**TASK:**
Print every line of the records below without changing anything, keeping the lines in their original order.
DATA SUPPLIED: Begin
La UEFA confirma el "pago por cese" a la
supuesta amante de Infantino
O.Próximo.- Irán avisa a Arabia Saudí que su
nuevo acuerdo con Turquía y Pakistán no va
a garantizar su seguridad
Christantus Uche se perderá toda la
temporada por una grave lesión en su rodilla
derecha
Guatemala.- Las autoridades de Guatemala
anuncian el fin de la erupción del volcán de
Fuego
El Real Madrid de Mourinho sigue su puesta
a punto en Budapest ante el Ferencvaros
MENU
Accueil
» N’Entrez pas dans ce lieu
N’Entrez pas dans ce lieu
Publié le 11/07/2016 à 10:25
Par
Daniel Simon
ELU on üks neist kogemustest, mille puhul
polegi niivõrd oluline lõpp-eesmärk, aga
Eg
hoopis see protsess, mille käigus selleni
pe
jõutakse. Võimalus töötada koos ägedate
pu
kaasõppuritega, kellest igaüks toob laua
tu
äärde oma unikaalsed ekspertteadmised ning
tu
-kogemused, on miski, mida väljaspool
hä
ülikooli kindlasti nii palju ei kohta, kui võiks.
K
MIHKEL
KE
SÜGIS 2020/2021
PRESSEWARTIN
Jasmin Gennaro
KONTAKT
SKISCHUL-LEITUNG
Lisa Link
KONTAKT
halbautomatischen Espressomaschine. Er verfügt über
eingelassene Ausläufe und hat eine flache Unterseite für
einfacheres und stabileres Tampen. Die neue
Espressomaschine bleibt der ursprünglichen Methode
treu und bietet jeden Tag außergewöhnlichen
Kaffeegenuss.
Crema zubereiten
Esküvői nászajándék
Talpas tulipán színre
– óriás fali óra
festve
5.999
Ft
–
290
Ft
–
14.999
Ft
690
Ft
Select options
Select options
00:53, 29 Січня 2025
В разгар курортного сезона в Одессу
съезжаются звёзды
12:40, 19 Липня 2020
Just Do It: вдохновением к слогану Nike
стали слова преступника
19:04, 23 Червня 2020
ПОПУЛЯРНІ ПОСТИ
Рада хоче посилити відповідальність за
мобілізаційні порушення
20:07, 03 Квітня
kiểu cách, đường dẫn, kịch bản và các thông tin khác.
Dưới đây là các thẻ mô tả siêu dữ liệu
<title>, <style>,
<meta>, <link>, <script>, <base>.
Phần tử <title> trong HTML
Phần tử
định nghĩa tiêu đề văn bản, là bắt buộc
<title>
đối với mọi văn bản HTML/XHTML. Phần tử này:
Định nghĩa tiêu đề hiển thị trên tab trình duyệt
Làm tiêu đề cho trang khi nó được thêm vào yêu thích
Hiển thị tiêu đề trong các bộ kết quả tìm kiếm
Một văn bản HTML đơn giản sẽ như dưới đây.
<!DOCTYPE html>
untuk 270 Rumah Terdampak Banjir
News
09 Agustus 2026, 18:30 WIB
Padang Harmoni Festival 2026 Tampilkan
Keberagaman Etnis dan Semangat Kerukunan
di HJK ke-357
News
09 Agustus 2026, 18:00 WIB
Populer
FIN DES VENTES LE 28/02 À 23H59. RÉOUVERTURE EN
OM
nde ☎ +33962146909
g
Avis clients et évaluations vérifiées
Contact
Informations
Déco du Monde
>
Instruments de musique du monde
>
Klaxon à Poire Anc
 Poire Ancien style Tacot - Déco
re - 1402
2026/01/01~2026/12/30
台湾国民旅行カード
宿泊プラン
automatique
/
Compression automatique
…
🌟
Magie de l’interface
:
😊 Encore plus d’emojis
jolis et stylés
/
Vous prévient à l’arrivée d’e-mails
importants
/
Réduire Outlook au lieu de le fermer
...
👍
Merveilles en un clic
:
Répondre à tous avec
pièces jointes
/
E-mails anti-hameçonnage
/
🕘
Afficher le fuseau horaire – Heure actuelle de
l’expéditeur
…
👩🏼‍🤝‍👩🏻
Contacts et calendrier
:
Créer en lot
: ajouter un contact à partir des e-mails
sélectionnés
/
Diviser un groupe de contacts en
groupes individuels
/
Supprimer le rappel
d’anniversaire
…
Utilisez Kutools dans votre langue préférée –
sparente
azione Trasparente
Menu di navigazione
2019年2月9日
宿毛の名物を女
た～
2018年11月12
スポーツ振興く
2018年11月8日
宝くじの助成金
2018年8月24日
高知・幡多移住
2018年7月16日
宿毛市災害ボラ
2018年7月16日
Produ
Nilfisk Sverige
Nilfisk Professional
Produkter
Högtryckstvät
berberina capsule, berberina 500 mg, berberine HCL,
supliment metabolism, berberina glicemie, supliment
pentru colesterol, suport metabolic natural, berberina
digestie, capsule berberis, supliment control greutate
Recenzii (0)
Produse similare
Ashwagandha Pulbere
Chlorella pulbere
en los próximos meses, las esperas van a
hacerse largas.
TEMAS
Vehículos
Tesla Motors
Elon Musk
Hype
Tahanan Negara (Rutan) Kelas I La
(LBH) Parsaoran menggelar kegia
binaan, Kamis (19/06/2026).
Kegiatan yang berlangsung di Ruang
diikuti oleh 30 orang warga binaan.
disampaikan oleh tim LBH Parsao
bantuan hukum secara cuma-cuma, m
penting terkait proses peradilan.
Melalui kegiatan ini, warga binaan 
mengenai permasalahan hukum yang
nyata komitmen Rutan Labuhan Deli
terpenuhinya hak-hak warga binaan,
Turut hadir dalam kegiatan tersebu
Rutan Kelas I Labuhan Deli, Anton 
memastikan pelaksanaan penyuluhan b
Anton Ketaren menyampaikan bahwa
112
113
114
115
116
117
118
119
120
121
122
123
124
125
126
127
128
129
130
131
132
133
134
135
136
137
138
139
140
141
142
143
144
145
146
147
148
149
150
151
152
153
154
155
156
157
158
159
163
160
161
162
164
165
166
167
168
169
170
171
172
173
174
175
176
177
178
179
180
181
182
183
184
DATA SUPPLIED: End
**RESULT FOR THIS EXERCISE:**
La UEFA confirma el "pago por cese" a la
supuesta amante de Infantino
O.Próximo.- Irán avisa a Arabia Saudí que su
nuevo acuerdo con Turquía y Pakistán no va
a garantizar su seguridad
Christantus Uche se perderá toda la
temporada por una grave lesión en su rodilla
derecha
Guatemala.- Las autoridades de Guatemala
anuncian el fin de la erupción del volcán de
Fuego
El Real Madrid de Mourinho sigue su puesta
a punto en Budapest ante el Ferencvaros
MENU
Accueil
» N’Entrez pas dans ce lieu
N’Entrez pas dans ce lieu
Publié le 11/07/2016 à 10:25
Par
Daniel Simon
ELU on üks neist kogemustest, mille puhul
polegi niivõrd oluline lõpp-eesmärk, aga
Eg
hoopis see protsess, mille käigus selleni
pe
jõutakse. Võimalus töötada koos ägedate
pu
kaasõppuritega, kellest igaüks toob laua
tu
äärde oma unikaalsed ekspertteadmised ning
tu
-kogemused, on miski, mida väljaspool
hä
ülikooli kindlasti nii palju ei kohta, kui võiks.
K
MIHKEL
KE
SÜGIS 2020/2021
PRESSEWARTIN
Jasmin Gennaro
KONTAKT
SKISCHUL-LEITUNG
Lisa Link
KONTAKT
halbautomatischen Espressomaschine. Er verfügt über
eingelassene Ausläufe und hat eine flache Unterseite für
einfacheres und stabileres Tampen. Die neue
Espressomaschine bleibt der ursprünglichen Methode
treu und bietet jeden Tag außergewöhnlichen
Kaffeegenuss.
Crema zubereiten
Esküvői nászajándék
Talpas tulipán színre
– óriás fali óra
festve
5.999
Ft
–
290
Ft
–
14.999
Ft
690
Ft
Select options
Select options
00:53, 29 Січня 2025
В разгар курортного сезона в Одессу
съезжаются звёзды
12:40, 19 Липня 2020
Just Do It: вдохновением к слогану Nike
стали слова преступника
19:04, 23 Червня 2020
ПОПУЛЯРНІ ПОСТИ
Рада хоче посилити відповідальність за
мобілізаційні порушення
20:07, 03 Квітня
kiểu cách, đường dẫn, kịch bản và các thông tin khác.
Dưới đây là các thẻ mô tả siêu dữ liệu
<title>, <style>,
<meta>, <link>, <script>, <base>.
Phần tử <title> trong HTML
Phần tử
định nghĩa tiêu đề văn bản, là bắt buộc
<title>
đối với mọi văn bản HTML/XHTML. Phần tử này:
Định nghĩa tiêu đề hiển thị trên tab trình duyệt
Làm tiêu đề cho trang khi nó được thêm vào yêu thích
Hiển thị tiêu đề trong các bộ kết quả tìm kiếm
Một văn bản HTML đơn giản sẽ như dưới đây.
<!DOCTYPE html>
untuk 270 Rumah Terdampak Banjir
News
09 Agustus 2026, 18:30 WIB
Padang Harmoni Festival 2026 Tampilkan
Keberagaman Etnis dan Semangat Kerukunan
di HJK ke-357
News
09 Agustus 2026, 18:00 WIB
Populer
FIN DES VENTES LE 28/02 À 23H59. RÉOUVERTURE EN
OM
nde ☎ +33962146909
g
Avis clients et évaluations vérifiées
Contact
Informations
Déco du Monde
>
Instruments de musique du monde
>
Klaxon à Poire Anc
 Poire Ancien style Tacot - Déco
re - 1402
2026/01/01~2026/12/30
台湾国民旅行カード
宿泊プラン
automatique
/
Compression automatique
…
🌟
Magie de l’interface
:
😊 Encore plus d’emojis
jolis et stylés
/
Vous prévient à l’arrivée d’e-mails
importants
/
Réduire Outlook au lieu de le fermer
...
👍
Merveilles en un clic
:
Répondre à tous avec
pièces jointes
/
E-mails anti-hameçonnage
/
🕘
Afficher le fuseau horaire – Heure actuelle de
l’expéditeur
…
👩🏼‍🤝‍👩🏻
Contacts et calendrier
:
Créer en lot
: ajouter un contact à partir des e-mails
sélectionnés
/
Diviser un groupe de contacts en
groupes individuels
/
Supprimer le rappel
d’anniversaire
…
Utilisez Kutools dans votre langue préférée –
sparente
azione Trasparente
Menu di navigazione
2019年2月9日
宿毛の名物を女
た～
2018年11月12
スポーツ振興く
2018年11月8日
宝くじの助成金
2018年8月24日
高知・幡多移住
2018年7月16日
宿毛市災害ボラ
2018年7月16日
Produ
Nilfisk Sverige
Nilfisk Professional
Produkter
Högtryckstvät
berberina capsule, berberina 500 mg, berberine HCL,
supliment metabolism, berberina glicemie, supliment
pentru colesterol, suport metabolic natural, berberina
digestie, capsule berberis, supliment control greutate
Recenzii (0)
Produse similare
Ashwagandha Pulbere
Chlorella pulbere
en los próximos meses, las esperas van a
hacerse largas.
TEMAS
Vehículos
Tesla Motors
Elon Musk
Hype
Tahanan Negara (Rutan) Kelas I La
(LBH) Parsaoran menggelar kegia
binaan, Kamis (19/06/2026).
Kegiatan yang berlangsung di Ruang
diikuti oleh 30 orang warga binaan.
disampaikan oleh tim LBH Parsao
bantuan hukum secara cuma-cuma, m
penting terkait proses peradilan.
Melalui kegiatan ini, warga binaan 
mengenai permasalahan hukum yang
nyata komitmen Rutan Labuhan Deli
terpenuhinya hak-hak warga binaan,
Turut hadir dalam kegiatan tersebu
Rutan Kelas I Labuhan Deli, Anton 
memastikan pelaksanaan penyuluhan b
Anton Ketaren menyampaikan bahwa
112
113
114
115
116
117
118
119
120
121
122
123
124
125
126
127
128
129
130
131
132
133
134
135
136
137
138
139
140
141
142
143
144
145
146
147
148
149
150
151
152
153
154
155
156
157
158
159
163
160
161
162
164
165
166
167
168
169
170
171
172
173
174
175
176
177
178
179
180
181
182
183
184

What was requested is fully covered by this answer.